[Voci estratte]
————

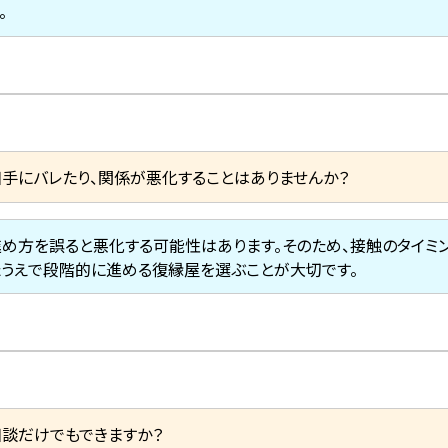
。
相手にバレたり、関係が悪化することはありませんか？
進め方を誤ると悪化する可能性はあります。そのため、接触のタイミ
たうえで段階的に進める復縁屋を選ぶことが大切です。
相談だけでもできますか？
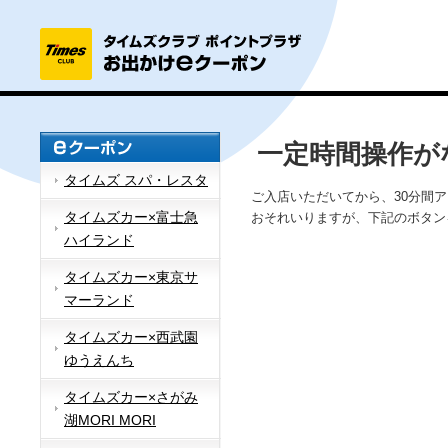
一定時間操作が
タイムズ スパ・レスタ
ご入店いただいてから、30分間
タイムズカー×富士急
おそれいりますが、下記のボタン
ハイランド
タイムズカー×東京サ
マーランド
タイムズカー×西武園
ゆうえんち
タイムズカー×さがみ
湖MORI MORI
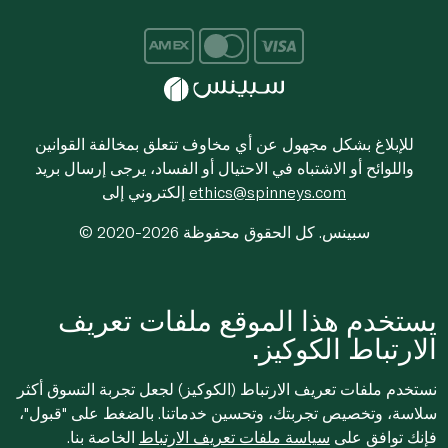
للإبلاغ بشكل مجهول عن أي مخاوف تتعلق بمخالفة القوانين
واللوائح أو الاشتباه في الاحتيال أو الفساد، يرجى إرسال بريد
ethics@spinneys.com
إلكتروني إلى
© 2020-2026 سبينس. كل الحقوق محفوظة
يستخدم هذا الموقع ملفات تعريف
الارتباط الكوكيز.
نستخدم ملفات تعريف الارتباط (الكوكيز) لجعل تجربة التسوق أكثر
سلاسة، وتخصيص تجربتك، وتحسين خدماتنا. بالضغط على "قبول"،
فإنك توافق على
سياسة ملفات تعريف الارتباط
الخاصة بنا.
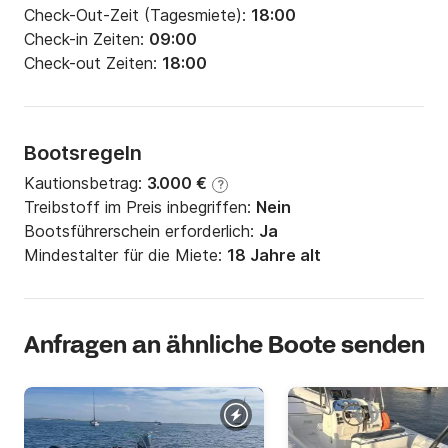
Check-Out-Zeit (Tagesmiete):
18:00
Check-in Zeiten:
09:00
Check-out Zeiten:
18:00
Bootsregeln
Kautionsbetrag:
3.000 €
?
Treibstoff im Preis inbegriffen:
Nein
Bootsführerschein erforderlich:
Ja
Mindestalter für die Miete:
18 Jahre alt
Anfragen an ähnliche Boote senden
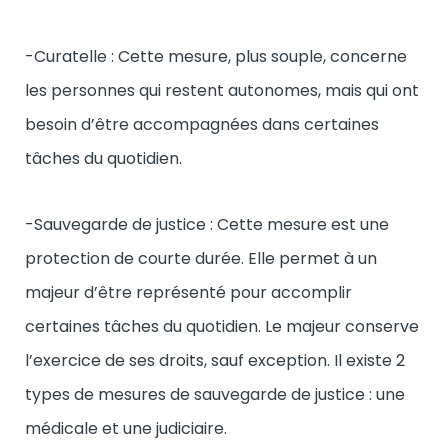
-Curatelle : Cette mesure, plus souple, concerne
les personnes qui restent autonomes, mais qui ont
besoin d’être accompagnées dans certaines
tâches du quotidien.
-Sauvegarde de justice : Cette mesure est une
protection de courte durée. Elle permet à un
majeur d’être représenté pour accomplir
certaines tâches du quotidien. Le majeur conserve
l’exercice de ses droits, sauf exception. Il existe 2
types de mesures de sauvegarde de justice : une
médicale et une judiciaire.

————

Attività
Restituisci come elenco JSON di stringhe il testo di tutte le voci, con una stringa per ogni riga e senza le righe vuote. Lascia fuori dalla risposta le immagini.

Risposta
[
  "。",
  "相手にバレたり、関係が悪化することはありませんか？",
  "進め方を誤ると悪化する可能性はあります。そのため、接触のタイミ",
  "たうえで段階的に進める復縁屋を選ぶことが大切です。",
  "相談だけでもできますか？",
  "一定時間操作が",
  "タイムズ スパ・レスタ",
  "ご入店いただいてから、30分間",
  "タイムズカー×富士急",
  "おそれいりますが、下記のボタン",
  "ハイランド",
  "タイムズカー×東京サ",
  "マーランド",
  "タイムズカー×西武園",
  "ゆうえんち",
  "タイムズカー×さがみ",
  "湖MORI MORI",
  "للإبلاغ بشكل مجهول عن أي مخاوف تتعلق بمخالفة القوانين",
  "واللوائح أو الاشتباه في الاحتيال أو الفساد، يرجى إرسال بريد",
  "ethics@spinneys.com",
  "إلكتروني إلى",
  "© 2020-2026 سبينس. كل الحقوق محفوظة",
  "يستخدم هذا الموقع ملفات تعريف",
  "الارتباط الكوكيز.",
  "نستخدم ملفات تعريف الارتباط (الكوكيز) لجعل تجربة التسوق أكثر",
  "سلاسة، وتخصيص تجربتك، وتحسين خدماتنا. بالضغط على \"قبول\"،",
  "فإنك توافق على",
  "سياسة ملفات تعريف الارتباط",
  "الخاصة بنا.",
  "Check-Out-Zeit (Tagesmiete):",
  "18:00",
  "Check-in Zeiten:",
  "09:00",
  "Check-out Zeiten:",
  "18:00",
  "Bootsregeln",
  "Kautionsbetrag:",
  "3.000 €",
  "?",
  "Treibstoff im Preis inbegriffen:",
  "Nein",
  "Bootsführerschein erforderlich:",
  "Ja",
  "Mindestalter für die Miete:",
  "18 Jahre alt",
  "Anfragen an ähnliche Boote senden",
  "-Curatelle : Cette mesure, plus souple, concerne",
  "les personnes qui restent autonomes, mais qui ont",
  "besoin d’être accompagnées dans certaines",
  "tâches du quotidien.",
  "-Sauvegarde de justice : Cette mesure est une",
  "protection de courte durée. Elle permet à un",
  "majeur d’être représenté pour accomplir",
  "certaines tâches du quotidien. Le majeur conserve",
  "l’exercice de ses droits, sauf exception. Il existe 2",
  "types de mesures de sauvegarde de justice : une",
  "médicale et une judiciaire."
]